POTS Still Sucks

I love writing my happy little Texa-rina memoirs. I think part of my love for writing them is that they provide me a little vacation and are helping me to appreciate the parts of my life that were not tainted with POTS. I am on a mission to value the ballet experience I have too. Meanwhile, POTS is still wreaking havoc. Last week was one of my worst weeks in a while. I still have trouble seeing any rhyme or reason to the flares, but I do have some suspicions. Exercise is a tough trigger to have. On one hand, I'm getting so frustrated with my sedentary life, but on the other hand, activity makes me feel sick! I took the dog on an uphill walk for about 30 minutes that knocked me out for about 3 days. Lame. Lame. Lame!

I decided that I needed to just take time again to be sad. I really struggle to let myself mourn the losses POTS has brought to my door (mostly my youth, vigor, and dreams of being an active mom).

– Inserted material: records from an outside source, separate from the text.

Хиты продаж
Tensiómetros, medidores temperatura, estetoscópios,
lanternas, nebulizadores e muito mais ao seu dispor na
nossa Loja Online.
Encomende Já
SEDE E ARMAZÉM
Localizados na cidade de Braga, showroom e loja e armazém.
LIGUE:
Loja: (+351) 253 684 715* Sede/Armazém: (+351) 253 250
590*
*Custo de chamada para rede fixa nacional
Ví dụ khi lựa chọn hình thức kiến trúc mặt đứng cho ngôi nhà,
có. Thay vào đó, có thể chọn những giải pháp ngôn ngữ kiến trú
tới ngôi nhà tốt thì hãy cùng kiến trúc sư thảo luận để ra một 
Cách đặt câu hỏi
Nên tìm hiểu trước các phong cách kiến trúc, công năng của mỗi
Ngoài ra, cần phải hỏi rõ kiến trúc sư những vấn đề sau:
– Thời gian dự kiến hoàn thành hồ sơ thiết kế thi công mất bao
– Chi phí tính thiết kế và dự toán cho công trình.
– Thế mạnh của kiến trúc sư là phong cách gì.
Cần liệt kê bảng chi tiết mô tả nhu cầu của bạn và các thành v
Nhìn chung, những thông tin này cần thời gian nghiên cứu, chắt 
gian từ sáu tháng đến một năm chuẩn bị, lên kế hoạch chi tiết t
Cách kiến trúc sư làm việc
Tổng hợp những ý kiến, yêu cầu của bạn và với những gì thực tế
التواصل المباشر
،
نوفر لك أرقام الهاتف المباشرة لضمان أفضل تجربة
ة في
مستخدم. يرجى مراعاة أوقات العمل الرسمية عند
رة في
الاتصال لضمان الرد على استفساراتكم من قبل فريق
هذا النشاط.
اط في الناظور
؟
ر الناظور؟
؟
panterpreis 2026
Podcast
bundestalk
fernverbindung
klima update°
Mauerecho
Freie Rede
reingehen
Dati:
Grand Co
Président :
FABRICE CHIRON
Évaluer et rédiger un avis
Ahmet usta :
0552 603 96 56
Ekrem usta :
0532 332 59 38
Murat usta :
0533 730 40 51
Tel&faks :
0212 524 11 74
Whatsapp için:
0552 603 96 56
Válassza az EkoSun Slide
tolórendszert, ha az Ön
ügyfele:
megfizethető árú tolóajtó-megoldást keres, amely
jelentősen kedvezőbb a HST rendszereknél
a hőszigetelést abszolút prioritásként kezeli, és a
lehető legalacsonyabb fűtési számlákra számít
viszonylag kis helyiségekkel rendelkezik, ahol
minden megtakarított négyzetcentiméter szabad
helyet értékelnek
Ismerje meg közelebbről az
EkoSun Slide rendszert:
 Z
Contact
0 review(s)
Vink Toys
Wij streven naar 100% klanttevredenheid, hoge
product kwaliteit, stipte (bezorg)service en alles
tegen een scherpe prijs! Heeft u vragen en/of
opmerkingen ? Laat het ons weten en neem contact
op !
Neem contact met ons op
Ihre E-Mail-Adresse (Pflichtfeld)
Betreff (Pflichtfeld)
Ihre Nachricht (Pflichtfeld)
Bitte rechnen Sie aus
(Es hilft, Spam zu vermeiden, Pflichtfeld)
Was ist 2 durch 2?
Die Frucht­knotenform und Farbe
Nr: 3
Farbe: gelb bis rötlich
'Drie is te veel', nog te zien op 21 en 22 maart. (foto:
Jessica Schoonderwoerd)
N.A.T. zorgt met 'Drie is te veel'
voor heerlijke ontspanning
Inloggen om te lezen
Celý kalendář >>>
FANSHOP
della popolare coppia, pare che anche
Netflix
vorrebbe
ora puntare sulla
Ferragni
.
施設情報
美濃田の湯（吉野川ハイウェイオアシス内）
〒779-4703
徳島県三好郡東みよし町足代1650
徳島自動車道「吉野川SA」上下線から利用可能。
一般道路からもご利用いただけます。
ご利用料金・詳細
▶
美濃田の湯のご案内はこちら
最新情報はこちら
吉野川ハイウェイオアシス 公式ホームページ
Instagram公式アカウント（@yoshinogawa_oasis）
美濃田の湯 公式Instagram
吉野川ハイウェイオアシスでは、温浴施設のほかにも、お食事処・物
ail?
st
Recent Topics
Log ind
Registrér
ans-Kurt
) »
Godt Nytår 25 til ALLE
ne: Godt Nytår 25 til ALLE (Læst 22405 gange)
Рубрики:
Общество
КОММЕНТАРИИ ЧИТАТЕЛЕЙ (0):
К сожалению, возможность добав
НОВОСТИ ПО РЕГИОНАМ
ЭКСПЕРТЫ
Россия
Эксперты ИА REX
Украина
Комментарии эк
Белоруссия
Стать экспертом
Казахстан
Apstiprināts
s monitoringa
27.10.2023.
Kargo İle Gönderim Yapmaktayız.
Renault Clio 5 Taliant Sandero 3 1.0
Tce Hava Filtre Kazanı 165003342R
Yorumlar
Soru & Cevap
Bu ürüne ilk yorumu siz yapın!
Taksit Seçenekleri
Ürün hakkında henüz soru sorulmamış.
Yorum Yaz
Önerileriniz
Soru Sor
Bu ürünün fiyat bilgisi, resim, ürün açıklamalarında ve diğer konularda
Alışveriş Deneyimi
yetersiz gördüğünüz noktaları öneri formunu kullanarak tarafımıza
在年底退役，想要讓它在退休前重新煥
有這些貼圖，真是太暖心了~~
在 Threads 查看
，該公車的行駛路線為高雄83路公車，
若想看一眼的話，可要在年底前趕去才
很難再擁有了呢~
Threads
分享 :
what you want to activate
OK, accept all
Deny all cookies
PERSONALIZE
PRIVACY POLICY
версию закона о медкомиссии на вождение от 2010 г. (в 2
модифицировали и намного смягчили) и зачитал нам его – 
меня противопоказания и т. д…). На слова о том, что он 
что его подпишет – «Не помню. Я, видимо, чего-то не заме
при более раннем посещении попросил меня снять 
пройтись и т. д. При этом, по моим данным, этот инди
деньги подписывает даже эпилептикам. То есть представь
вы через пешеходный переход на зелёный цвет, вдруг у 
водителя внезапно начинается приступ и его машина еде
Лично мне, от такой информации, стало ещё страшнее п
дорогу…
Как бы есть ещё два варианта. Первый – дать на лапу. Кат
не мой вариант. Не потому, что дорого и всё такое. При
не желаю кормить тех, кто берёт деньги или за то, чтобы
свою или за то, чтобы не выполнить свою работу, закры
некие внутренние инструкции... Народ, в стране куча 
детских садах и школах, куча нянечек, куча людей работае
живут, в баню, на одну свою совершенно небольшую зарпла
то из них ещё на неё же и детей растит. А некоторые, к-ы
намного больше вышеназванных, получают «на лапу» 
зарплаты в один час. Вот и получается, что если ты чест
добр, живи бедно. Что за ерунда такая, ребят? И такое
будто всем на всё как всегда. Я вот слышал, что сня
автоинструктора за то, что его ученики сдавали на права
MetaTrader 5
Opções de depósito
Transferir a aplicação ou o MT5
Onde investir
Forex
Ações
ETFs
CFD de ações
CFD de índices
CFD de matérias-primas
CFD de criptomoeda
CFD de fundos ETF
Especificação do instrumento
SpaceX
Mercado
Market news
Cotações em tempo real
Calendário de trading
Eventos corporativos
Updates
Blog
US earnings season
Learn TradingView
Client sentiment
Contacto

I try to be thankful for what I have and feel like it's just unthankful to linger over the parts that suck. Not to mention, not everyone is ready and able to jump into the sadness with me- which I understand.

One thing that I have somewhat comfortably concluded in the last few weeks is this: I will feel terrible if I'm going to feel terrible. I cannot spend my life conserving energy just for the sake of not having flares of POTS. They come even if I do everything perfectly- whatever that means. I would rather spend my life as a series of bright bursts. Party! rest rest rest rest rest. Beach day! rest rest rest rest rest. Yard work! rest rest rest... It seems like a much more attractive plan than just being mildly well and extremely boring. Taking care of oneself means so much more than just putting your feet up and taking your vitamins. I have a soul to look after (and FAMILY), not just a sick body. Being sick is giving me the opportunity every day to decide who I really am and really want to be.